For this exercise, reproduce each entry below exactly, excluding pictures.

□ □ □ □ □

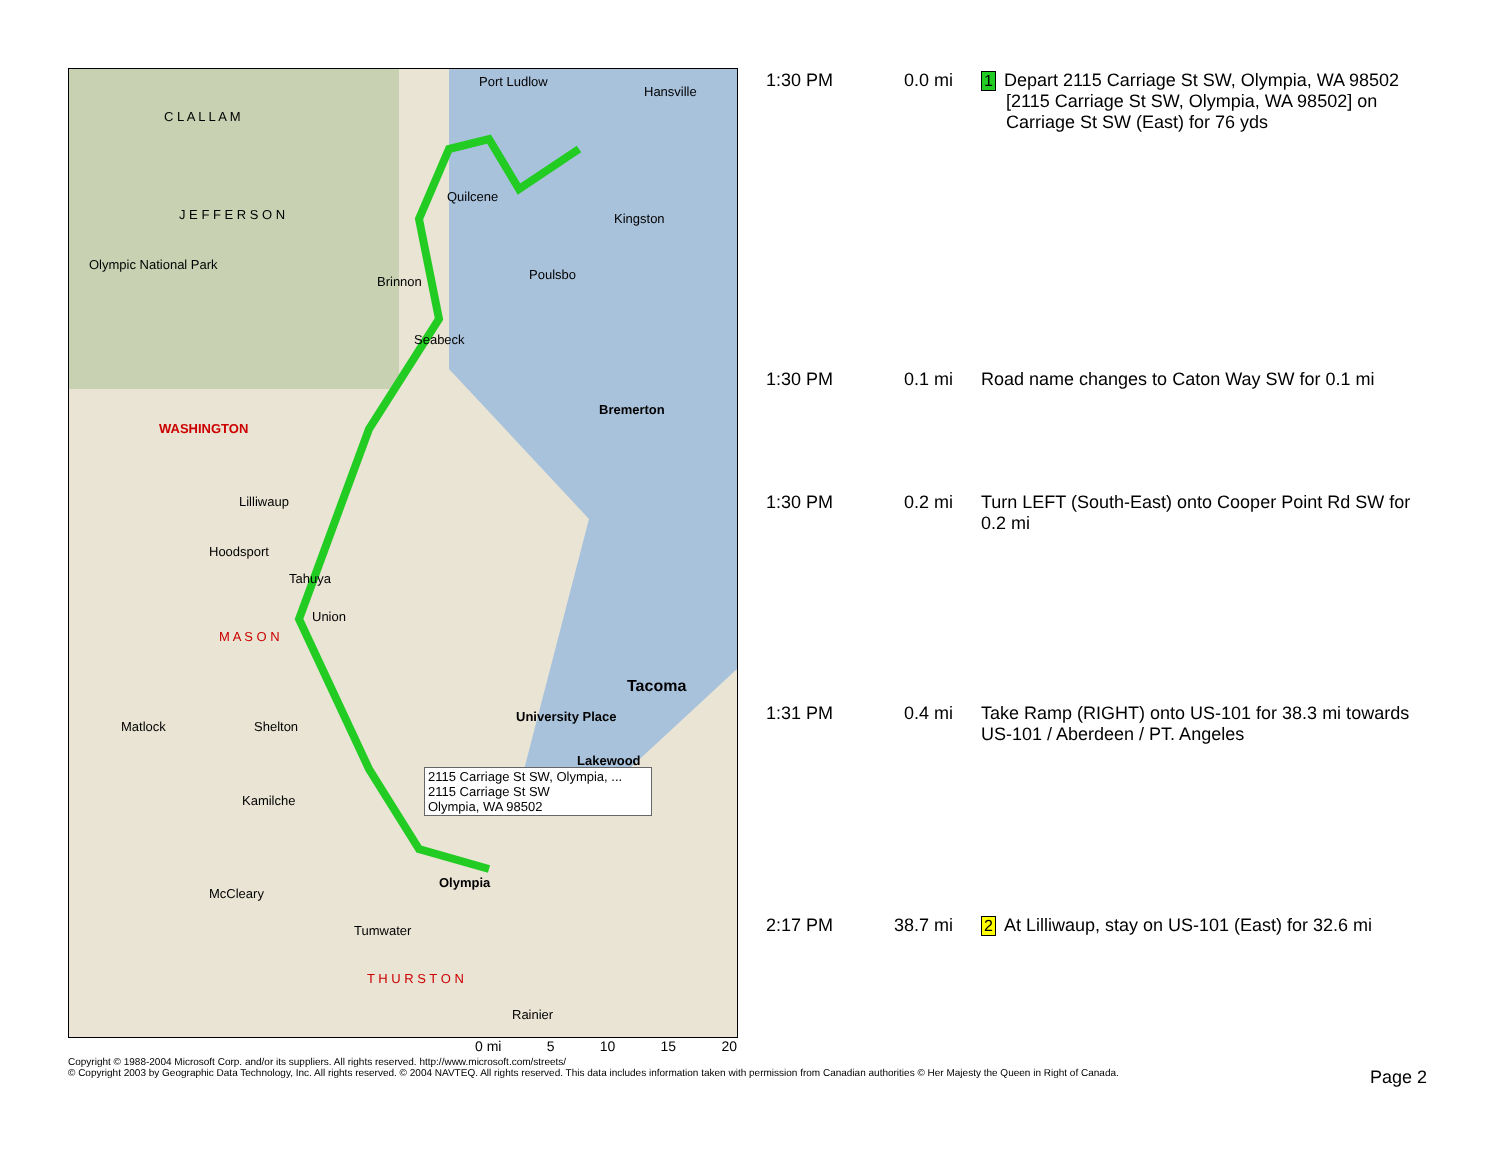C L A L L A M
J E F F E R S O N
Olympic National Park
WASHINGTON
Port Ludlow
Hansville
Quilcene
Kingston
Poulsbo Brinnon
Seabeck
Bremerton
Lilliwaup
Hoodsport
Tahuya
Union
M A S O N
Tacoma
University Place
Matlock Shelton
Lakewood
Kamilche
Olympia
McCleary
Tumwater
T H U R S T O N
Rainier
2115 Carriage St SW, Olympia, ...
2115 Carriage St SW
Olympia, WA 98502
| 1:30 PM | 0.0 mi | 1 Depart 2115 Carriage St SW, Olympia, WA 98502 [2115 Carriage St SW, Olympia, WA 98502] on Carriage St SW (East) for 76 yds |
| 1:30 PM | 0.1 mi | Road name changes to Caton Way SW for 0.1 mi |
| 1:30 PM | 0.2 mi | Turn LEFT (South-East) onto Cooper Point Rd SW for 0.2 mi |
| 1:31 PM | 0.4 mi | Take Ramp (RIGHT) onto US-101 for 38.3 mi towards US-101 / Aberdeen / PT. Angeles |
| 2:17 PM | 38.7 mi | 2 At Lilliwaup, stay on US-101 (East) for 32.6 mi |
0 mi 5 10 15 20
Copyright © 1988-2004 Microsoft Corp. and/or its suppliers. All rights reserved. http://www.microsoft.com/streets/
© Copyright 2003 by Geographic Data Technology, Inc. All rights reserved. © 2004 NAVTEQ. All rights reserved. This data includes information taken with permission from Canadian authorities © Her Majesty the Queen in Right of Canada.
Page 2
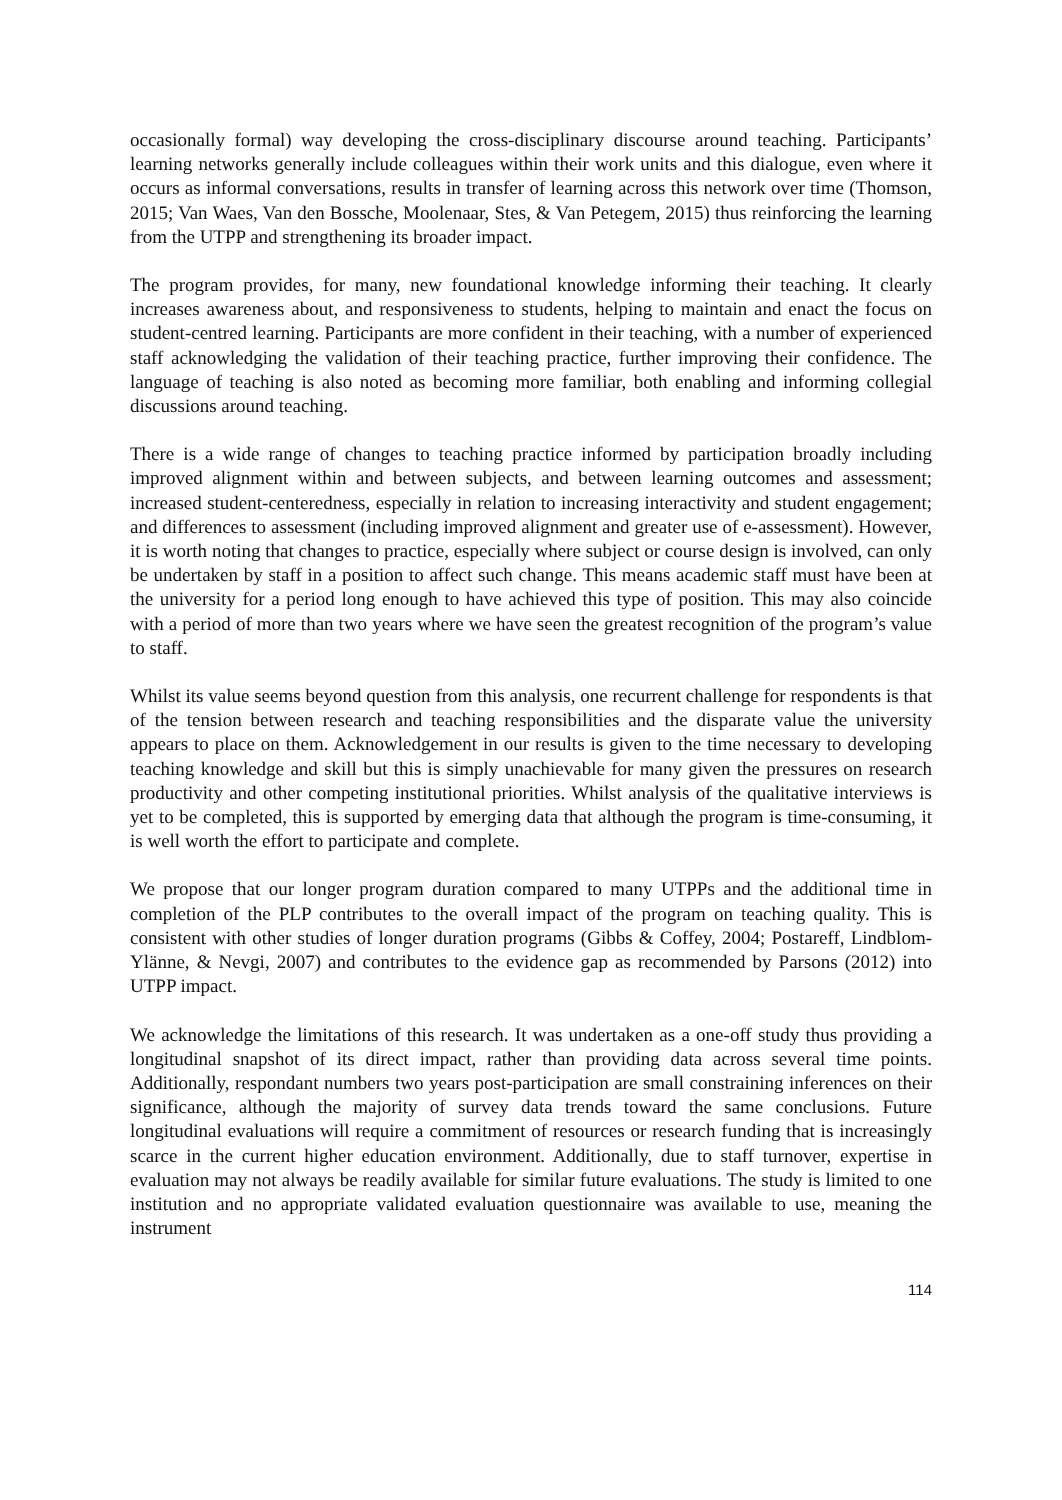occasionally formal) way developing the cross-disciplinary discourse around teaching. Participants’ learning networks generally include colleagues within their work units and this dialogue, even where it occurs as informal conversations, results in transfer of learning across this network over time (Thomson, 2015; Van Waes, Van den Bossche, Moolenaar, Stes, & Van Petegem, 2015) thus reinforcing the learning from the UTPP and strengthening its broader impact.
The program provides, for many, new foundational knowledge informing their teaching. It clearly increases awareness about, and responsiveness to students, helping to maintain and enact the focus on student-centred learning. Participants are more confident in their teaching, with a number of experienced staff acknowledging the validation of their teaching practice, further improving their confidence. The language of teaching is also noted as becoming more familiar, both enabling and informing collegial discussions around teaching.
There is a wide range of changes to teaching practice informed by participation broadly including improved alignment within and between subjects, and between learning outcomes and assessment; increased student-centeredness, especially in relation to increasing interactivity and student engagement; and differences to assessment (including improved alignment and greater use of e-assessment). However, it is worth noting that changes to practice, especially where subject or course design is involved, can only be undertaken by staff in a position to affect such change. This means academic staff must have been at the university for a period long enough to have achieved this type of position. This may also coincide with a period of more than two years where we have seen the greatest recognition of the program’s value to staff.
Whilst its value seems beyond question from this analysis, one recurrent challenge for respondents is that of the tension between research and teaching responsibilities and the disparate value the university appears to place on them. Acknowledgement in our results is given to the time necessary to developing teaching knowledge and skill but this is simply unachievable for many given the pressures on research productivity and other competing institutional priorities. Whilst analysis of the qualitative interviews is yet to be completed, this is supported by emerging data that although the program is time-consuming, it is well worth the effort to participate and complete.
We propose that our longer program duration compared to many UTPPs and the additional time in completion of the PLP contributes to the overall impact of the program on teaching quality. This is consistent with other studies of longer duration programs (Gibbs & Coffey, 2004; Postareff, Lindblom-Ylänne, & Nevgi, 2007) and contributes to the evidence gap as recommended by Parsons (2012) into UTPP impact.
We acknowledge the limitations of this research. It was undertaken as a one-off study thus providing a longitudinal snapshot of its direct impact, rather than providing data across several time points. Additionally, respondant numbers two years post-participation are small constraining inferences on their significance, although the majority of survey data trends toward the same conclusions. Future longitudinal evaluations will require a commitment of resources or research funding that is increasingly scarce in the current higher education environment. Additionally, due to staff turnover, expertise in evaluation may not always be readily available for similar future evaluations. The study is limited to one institution and no appropriate validated evaluation questionnaire was available to use, meaning the instrument
114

□ □ □ □ □

→ Written answer:
C L A L L A M
J E F F E R S O N
Olympic National Park
WASHINGTON
Port Ludlow
Hansville
Quilcene
Kingston
Poulsbo Brinnon
Seabeck
Bremerton
Lilliwaup
Hoodsport
Tahuya
Union
M A S O N
Tacoma
University Place
Matlock Shelton
Lakewood
Kamilche
Olympia
McCleary
Tumwater
T H U R S T O N
Rainier
2115 Carriage St SW, Olympia, ...
2115 Carriage St SW
Olympia, WA 98502
| 1:30 PM | 0.0 mi | 1 Depart 2115 Carriage St SW, Olympia, WA 98502 [2115 Carriage St SW, Olympia, WA 98502] on Carriage St SW (East) for 76 yds |
| 1:30 PM | 0.1 mi | Road name changes to Caton Way SW for 0.1 mi |
| 1:30 PM | 0.2 mi | Turn LEFT (South-East) onto Cooper Point Rd SW for 0.2 mi |
| 1:31 PM | 0.4 mi | Take Ramp (RIGHT) onto US-101 for 38.3 mi towards US-101 / Aberdeen / PT. Angeles |
| 2:17 PM | 38.7 mi | 2 At Lilliwaup, stay on US-101 (East) for 32.6 mi |
0 mi 5 10 15 20
Copyright © 1988-2004 Microsoft Corp. and/or its suppliers. All rights reserved. http://www.microsoft.com/streets/
© Copyright 2003 by Geographic Data Technology, Inc. All rights reserved. © 2004 NAVTEQ. All rights reserved. This data includes information taken with permission from Canadian authorities © Her Majesty the Queen in Right of Canada.
Page 2
occasionally formal) way developing the cross-disciplinary discourse around teaching. Participants’ learning networks generally include colleagues within their work units and this dialogue, even where it occurs as informal conversations, results in transfer of learning across this network over time (Thomson, 2015; Van Waes, Van den Bossche, Moolenaar, Stes, & Van Petegem, 2015) thus reinforcing the learning from the UTPP and strengthening its broader impact.
The program provides, for many, new foundational knowledge informing their teaching. It clearly increases awareness about, and responsiveness to students, helping to maintain and enact the focus on student-centred learning. Participants are more confident in their teaching, with a number of experienced staff acknowledging the validation of their teaching practice, further improving their confidence. The language of teaching is also noted as becoming more familiar, both enabling and informing collegial discussions around teaching.
There is a wide range of changes to teaching practice informed by participation broadly including improved alignment within and between subjects, and between learning outcomes and assessment; increased student-centeredness, especially in relation to increasing interactivity and student engagement; and differences to assessment (including improved alignment and greater use of e-assessment). However, it is worth noting that changes to practice, especially where subject or course design is involved, can only be undertaken by staff in a position to affect such change. This means academic staff must have been at the university for a period long enough to have achieved this type of position. This may also coincide with a period of more than two years where we have seen the greatest recognition of the program’s value to staff.
Whilst its value seems beyond question from this analysis, one recurrent challenge for respondents is that of the tension between research and teaching responsibilities and the disparate value the university appears to place on them. Acknowledgement in our results is given to the time necessary to developing teaching knowledge and skill but this is simply unachievable for many given the pressures on research productivity and other competing institutional priorities. Whilst analysis of the qualitative interviews is yet to be completed, this is supported by emerging data that although the program is time-consuming, it is well worth the effort to participate and complete.
We propose that our longer program duration compared to many UTPPs and the additional time in completion of the PLP contributes to the overall impact of the program on teaching quality. This is consistent with other studies of longer duration programs (Gibbs & Coffey, 2004; Postareff, Lindblom-Ylänne, & Nevgi, 2007) and contributes to the evidence gap as recommended by Parsons (2012) into UTPP impact.
We acknowledge the limitations of this research. It was undertaken as a one-off study thus providing a longitudinal snapshot of its direct impact, rather than providing data across several time points. Additionally, respondant numbers two years post-participation are small constraining inferences on their significance, although the majority of survey data trends toward the same conclusions. Future longitudinal evaluations will require a commitment of resources or research funding that is increasingly scarce in the current higher education environment. Additionally, due to staff turnover, expertise in evaluation may not always be readily available for similar future evaluations. The study is limited to one institution and no appropriate validated evaluation questionnaire was available to use, meaning the instrument
114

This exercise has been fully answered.